Spearman's rank correlation coefficient (rho) was used to measure the relationship between the test variables and NSI symptoms (CORR function in MATLAB); see Table 8.
Results
Comparison to normative OVRT-C ranges
In this study, we examined the hypothesis that OVRT-C test responses are reliable neurological biomarkers that can be used in the identification and evaluation of post-COVID/PASC patients. Using a clinical (FDA-approved) database of normative OVRT-C values (34, 35) we tested the specific hypothesis that in this population, multiple OVRT-C measures will fall outside established normative ranges.
For each test in our protocol, we identified which subjects had abnormal (outside normative ranges) responses to one or more variables within that test. Figure 1 displays a summary of these abnormality percentages within Cohort 1 (non-athletes), Cohort 2 (athletes), and overall (pooled data). As the figure shows, OVRT-C abnormalities were distributed relatively evenly between the two cohorts. Some tests presented clear challenges for subjects of either cohort. For instance, over half of Cohort 1 and Cohort 2 had impaired (outside norms) performance on the high-speed optokinetic test.
As both cohorts showed deficits, we first evaluated whether there were differences between these two cohorts (Table 4). We found that many metrics were not significantly different (60 out of 68), with the exception of several metrics: overall mean error in the SVV test, saccade latency in all saccade tests, mean inward correlation in the vergence test, clockwise and mean area under the fit in the OKN 20deg/s test, and average gain in the OKN 60 deg/s test. Based on the lack of significant differences, we pooled the two cohorts to further evaluate the deficits by comparing them to normative data. This allowed us to increase the sample size to 77 for a more robust comparison with the 300 controls included in the normative data.
We further examined the individual variables making up each test in more detail in order to highlight where performance difficulties arose (Figure 2, Table 5).
Figure 2. Example data plotted for two variables. (A) The amount of saccadic (aberrant non-pursuit) activity measured for each subject during the slow (0.1 Hz) horizontal smooth pursuit test. (B) Saccadic activity for the fast (0.75 Hz) horizontal smooth pursuit test. In (A) and (B), data are shown as quartile box and whisker plots (with outliers visible). The horizontal line indicates the 95% reference interval for the metric from the normative database (≥35% for 0.1 Hz, ≥37% for 0.75 Hz). In (A), saccadic activity above the threshold was present in 22.1% of participants (N = 17/77; 0.1 Hz). In (B), saccadic activity above the threshold was present in 35.1% (N = 27/77; 0.75 Hz).
Table 5 provides a list of multiple OVRT-C variables, the observed frequencies of measures outside respective normative ranges for our subject population (pooled data), and an indication of significance based on our acceptance threshold of α <0.0009 (by One-Proportion Z-test). This analysis revealed that a significant percentage of subjects scored outside the norms in 12 out of 14 tests and 41 out of 60 metrics. The tests showing the highest percentage of subjects scoring outside the norms for all or many test metrics were smooth pursuit and OKN. The smooth pursuit tracking function revealed multiple significant differences, especially for higher speeds (SPH, 0.75 Hz) and for vertical pursuit tracking (SPV, 0.1 Hz and 0.75 Hz). Figure 2 shows the saccadic component or the amount of saccadic activity during smooth pursuit horizontal at 0.1 Hz and 0.75 Hz for all subjects. Given that the normative thresholds represent the 95th percentile for the normative population, we would expect that approximately 5% of our subjects would exceed each threshold if patients' post-COVID status had no effect on smooth pursuit activity. However, as shown in Figure 2, the number of subjects with measures beyond the respective thresholds was significantly higher in both cases with 22.1% (N = 17/77) for 0.1 Hz (p < 0.0009 by One-Proportion Z-test) and 35.1% (N = 27/77) for 0.75 Hz (p < 0.0009). These results indicate that a significant number of post-COVID patients have abnormally increased saccadic movement, and therefore less smooth pursuit movement, compared to a normative population.

> [Required tasks]:
1 – In the post-COVID OVRT-C results passage, how many subjects were there after the two cohorts were pooled?
2 – Write the next part of the post-COVID OVRT-C results passage, starting right after its final sentence.

> [Exercise data]:

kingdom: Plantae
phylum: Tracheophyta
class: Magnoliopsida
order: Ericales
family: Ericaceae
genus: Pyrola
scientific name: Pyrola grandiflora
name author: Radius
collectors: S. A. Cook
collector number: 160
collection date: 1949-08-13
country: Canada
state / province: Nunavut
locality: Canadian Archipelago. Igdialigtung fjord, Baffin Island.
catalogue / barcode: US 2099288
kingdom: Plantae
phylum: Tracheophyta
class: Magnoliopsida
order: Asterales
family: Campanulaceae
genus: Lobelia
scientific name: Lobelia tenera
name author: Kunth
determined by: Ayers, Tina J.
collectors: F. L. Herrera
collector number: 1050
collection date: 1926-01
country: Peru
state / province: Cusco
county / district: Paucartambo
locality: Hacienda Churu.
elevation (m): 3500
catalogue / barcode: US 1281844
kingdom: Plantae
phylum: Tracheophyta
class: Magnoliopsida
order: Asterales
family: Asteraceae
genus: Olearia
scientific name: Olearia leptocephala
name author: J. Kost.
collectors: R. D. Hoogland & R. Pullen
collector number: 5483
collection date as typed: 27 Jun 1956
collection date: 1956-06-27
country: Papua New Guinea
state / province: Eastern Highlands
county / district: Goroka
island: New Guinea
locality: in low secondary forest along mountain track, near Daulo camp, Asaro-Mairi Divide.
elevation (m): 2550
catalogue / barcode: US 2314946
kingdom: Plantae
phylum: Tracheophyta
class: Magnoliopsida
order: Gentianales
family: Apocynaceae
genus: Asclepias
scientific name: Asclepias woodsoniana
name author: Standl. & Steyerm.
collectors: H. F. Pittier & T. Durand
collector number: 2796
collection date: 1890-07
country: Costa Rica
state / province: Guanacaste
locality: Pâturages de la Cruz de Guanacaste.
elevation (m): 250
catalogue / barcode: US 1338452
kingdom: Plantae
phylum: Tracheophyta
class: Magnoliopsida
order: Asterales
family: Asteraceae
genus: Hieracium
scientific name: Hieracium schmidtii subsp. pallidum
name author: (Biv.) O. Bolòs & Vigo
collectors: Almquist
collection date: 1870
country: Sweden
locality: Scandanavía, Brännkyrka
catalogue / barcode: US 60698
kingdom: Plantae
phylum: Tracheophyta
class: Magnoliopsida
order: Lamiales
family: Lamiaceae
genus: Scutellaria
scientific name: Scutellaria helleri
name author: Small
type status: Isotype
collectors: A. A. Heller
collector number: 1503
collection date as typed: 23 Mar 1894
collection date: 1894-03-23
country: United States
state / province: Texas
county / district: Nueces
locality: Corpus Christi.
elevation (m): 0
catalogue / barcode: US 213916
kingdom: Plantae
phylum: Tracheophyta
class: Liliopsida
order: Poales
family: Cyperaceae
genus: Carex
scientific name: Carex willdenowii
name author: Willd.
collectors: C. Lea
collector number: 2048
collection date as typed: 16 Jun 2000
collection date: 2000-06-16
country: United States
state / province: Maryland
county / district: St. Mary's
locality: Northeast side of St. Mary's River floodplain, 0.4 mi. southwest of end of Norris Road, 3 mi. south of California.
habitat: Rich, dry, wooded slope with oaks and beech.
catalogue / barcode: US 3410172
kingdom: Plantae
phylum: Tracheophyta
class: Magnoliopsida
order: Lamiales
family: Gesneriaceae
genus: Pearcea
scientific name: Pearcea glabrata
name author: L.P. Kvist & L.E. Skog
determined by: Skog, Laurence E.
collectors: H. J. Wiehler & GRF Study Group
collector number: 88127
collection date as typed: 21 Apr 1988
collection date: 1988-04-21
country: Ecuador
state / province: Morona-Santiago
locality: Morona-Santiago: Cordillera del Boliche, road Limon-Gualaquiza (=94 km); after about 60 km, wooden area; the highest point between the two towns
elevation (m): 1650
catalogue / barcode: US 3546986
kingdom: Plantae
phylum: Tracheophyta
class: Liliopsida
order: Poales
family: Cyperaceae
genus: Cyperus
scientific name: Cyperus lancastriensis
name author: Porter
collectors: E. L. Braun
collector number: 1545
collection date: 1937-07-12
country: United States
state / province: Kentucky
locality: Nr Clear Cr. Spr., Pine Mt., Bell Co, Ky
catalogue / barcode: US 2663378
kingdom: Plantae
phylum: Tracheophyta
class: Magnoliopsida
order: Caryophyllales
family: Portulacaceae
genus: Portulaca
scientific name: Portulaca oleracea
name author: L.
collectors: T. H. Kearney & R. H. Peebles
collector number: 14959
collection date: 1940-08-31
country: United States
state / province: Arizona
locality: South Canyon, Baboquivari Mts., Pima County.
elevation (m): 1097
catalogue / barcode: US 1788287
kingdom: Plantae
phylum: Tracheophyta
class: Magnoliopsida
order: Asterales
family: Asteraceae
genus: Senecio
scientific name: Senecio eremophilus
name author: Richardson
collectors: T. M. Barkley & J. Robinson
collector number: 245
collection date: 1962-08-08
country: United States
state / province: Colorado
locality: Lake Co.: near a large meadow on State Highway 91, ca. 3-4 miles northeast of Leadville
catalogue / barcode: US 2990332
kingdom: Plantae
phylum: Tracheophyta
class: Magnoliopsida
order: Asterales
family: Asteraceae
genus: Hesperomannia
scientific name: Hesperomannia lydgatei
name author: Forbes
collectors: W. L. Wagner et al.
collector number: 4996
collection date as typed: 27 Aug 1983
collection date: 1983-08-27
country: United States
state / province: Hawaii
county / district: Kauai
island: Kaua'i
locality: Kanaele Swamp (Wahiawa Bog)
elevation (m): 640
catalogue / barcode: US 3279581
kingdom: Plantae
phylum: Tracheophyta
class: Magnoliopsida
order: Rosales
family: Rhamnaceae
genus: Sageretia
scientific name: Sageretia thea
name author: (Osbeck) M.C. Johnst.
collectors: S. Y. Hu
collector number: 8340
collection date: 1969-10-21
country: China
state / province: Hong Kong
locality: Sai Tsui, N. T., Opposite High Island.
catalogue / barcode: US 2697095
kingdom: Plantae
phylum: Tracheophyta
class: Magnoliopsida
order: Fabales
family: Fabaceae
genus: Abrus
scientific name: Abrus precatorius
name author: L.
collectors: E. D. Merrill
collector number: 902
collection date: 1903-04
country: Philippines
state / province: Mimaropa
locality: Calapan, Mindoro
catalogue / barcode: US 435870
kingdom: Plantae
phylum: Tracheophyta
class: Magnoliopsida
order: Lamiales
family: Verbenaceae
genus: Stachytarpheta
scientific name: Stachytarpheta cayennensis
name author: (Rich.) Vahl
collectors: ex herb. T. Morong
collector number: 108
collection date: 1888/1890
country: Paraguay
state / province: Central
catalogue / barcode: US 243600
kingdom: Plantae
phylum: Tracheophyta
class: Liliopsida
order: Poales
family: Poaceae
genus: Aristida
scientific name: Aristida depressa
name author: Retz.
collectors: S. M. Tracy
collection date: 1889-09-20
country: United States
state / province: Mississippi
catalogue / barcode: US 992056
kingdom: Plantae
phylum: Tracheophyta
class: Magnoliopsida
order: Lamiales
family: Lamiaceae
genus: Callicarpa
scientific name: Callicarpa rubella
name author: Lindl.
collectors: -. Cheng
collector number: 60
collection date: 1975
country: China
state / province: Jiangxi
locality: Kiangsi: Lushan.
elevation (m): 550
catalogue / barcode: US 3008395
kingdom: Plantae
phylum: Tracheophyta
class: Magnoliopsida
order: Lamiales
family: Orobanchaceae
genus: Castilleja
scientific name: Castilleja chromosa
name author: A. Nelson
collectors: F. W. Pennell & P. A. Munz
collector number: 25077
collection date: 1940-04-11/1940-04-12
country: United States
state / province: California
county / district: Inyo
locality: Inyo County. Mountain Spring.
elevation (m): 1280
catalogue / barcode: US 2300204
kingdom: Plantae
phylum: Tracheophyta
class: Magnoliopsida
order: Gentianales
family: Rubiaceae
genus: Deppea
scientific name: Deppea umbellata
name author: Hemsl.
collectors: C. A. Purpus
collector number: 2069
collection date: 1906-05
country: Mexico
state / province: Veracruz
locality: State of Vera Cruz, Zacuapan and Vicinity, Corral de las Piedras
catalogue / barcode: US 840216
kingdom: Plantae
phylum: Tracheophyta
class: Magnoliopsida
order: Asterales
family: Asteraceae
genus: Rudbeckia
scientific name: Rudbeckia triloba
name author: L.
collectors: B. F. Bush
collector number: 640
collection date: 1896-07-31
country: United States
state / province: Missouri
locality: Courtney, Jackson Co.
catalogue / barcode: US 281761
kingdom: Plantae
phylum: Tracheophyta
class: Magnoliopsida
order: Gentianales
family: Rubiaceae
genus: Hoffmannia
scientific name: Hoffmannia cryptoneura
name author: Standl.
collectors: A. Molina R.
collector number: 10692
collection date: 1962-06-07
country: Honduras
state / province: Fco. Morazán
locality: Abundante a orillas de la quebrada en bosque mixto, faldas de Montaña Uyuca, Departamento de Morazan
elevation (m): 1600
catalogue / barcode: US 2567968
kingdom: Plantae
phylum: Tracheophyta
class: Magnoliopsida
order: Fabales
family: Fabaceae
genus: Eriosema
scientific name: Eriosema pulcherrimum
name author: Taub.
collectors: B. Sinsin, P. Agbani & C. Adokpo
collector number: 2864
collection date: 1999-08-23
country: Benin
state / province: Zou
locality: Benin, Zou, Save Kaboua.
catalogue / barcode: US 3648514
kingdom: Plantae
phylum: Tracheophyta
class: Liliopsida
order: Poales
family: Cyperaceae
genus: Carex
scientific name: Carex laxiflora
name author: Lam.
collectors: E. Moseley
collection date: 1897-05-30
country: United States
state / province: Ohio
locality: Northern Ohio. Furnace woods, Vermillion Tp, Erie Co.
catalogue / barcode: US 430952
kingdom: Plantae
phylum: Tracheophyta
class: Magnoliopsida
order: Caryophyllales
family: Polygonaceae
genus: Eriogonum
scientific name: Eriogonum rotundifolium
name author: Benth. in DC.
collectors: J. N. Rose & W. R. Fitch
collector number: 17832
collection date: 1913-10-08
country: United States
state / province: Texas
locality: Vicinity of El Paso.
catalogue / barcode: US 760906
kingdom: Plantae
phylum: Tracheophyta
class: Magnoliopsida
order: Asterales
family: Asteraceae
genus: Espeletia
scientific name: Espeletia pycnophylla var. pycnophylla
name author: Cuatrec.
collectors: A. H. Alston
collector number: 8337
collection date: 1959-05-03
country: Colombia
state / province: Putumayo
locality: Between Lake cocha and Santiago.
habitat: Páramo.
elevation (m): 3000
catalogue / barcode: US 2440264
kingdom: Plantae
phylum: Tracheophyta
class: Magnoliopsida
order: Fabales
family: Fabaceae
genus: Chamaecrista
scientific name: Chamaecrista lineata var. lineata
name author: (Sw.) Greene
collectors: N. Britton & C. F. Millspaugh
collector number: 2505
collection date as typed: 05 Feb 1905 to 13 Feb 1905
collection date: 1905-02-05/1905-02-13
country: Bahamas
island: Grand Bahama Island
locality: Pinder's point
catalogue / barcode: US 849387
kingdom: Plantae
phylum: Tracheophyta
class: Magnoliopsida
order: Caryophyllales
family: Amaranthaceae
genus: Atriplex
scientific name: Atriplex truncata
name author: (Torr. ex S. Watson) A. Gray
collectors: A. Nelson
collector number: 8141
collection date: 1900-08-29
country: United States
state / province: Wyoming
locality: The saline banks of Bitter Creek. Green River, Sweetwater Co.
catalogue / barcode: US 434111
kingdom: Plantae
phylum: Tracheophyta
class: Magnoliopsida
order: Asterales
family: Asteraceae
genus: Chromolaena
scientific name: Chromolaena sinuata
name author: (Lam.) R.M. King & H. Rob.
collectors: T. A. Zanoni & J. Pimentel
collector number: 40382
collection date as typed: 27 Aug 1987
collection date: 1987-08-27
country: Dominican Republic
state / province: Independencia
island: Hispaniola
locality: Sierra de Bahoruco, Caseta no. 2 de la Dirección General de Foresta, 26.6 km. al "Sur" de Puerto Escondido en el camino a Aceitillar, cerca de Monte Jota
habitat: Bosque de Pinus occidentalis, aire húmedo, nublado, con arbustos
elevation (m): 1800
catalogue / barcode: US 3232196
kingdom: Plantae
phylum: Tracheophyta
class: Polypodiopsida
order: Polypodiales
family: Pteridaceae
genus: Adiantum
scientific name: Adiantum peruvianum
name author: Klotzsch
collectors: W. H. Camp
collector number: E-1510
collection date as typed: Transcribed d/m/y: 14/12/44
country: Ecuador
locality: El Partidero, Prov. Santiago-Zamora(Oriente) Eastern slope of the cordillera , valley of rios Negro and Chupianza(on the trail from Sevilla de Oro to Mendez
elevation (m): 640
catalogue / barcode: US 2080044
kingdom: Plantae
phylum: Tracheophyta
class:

> [Outputs by task]:
1 – 77 subjects.

2 –
Optokinetic nystagmus (OKN) responses, which rely on both saccade-like and pursuit-like eye movements, were dramatically affected in our post-COVID subjects (Table 5). Among the OKN responses, 71.1% (N = 54/76; p < 0.0009) had abnormally low gain for the high speed OKN test, meaning that post-COVID patients were impaired in their ability to generate higher speed nystagmus movements (the slow phase of OKN was significantly slower than the normative velocity).
Notably, neither standard horizontal saccade tests nor standard manual reaction time tests revealed large differences, as shown by the low proportions of patients scoring outside normative ranges on the Auditory Reaction Time (ART), Visual Reaction Time (VRT), or Saccades Horizontal tests (Table 5). However, when saccades and manual reaction time were combined within a joint test requiring both responses in conjunction, significant differences in reaction time emerged (Saccades and Reaction Time test, Motor resp R and L button latency, Table 5). Also, in the vertical saccades test, significant differences were seen for latency and for one of the measures of accuracy (Final accuracy grand mean).
Lastly, while standard saccades were not strongly impaired, other tests showed a significantly impaired ability to generate timed, anticipatory saccades (Predictive Saccades, N = 24/77, p < 0.0009), and saccades going in the opposite direction from presented stimuli (Antisaccades, N = 22/76, p < 0.0009).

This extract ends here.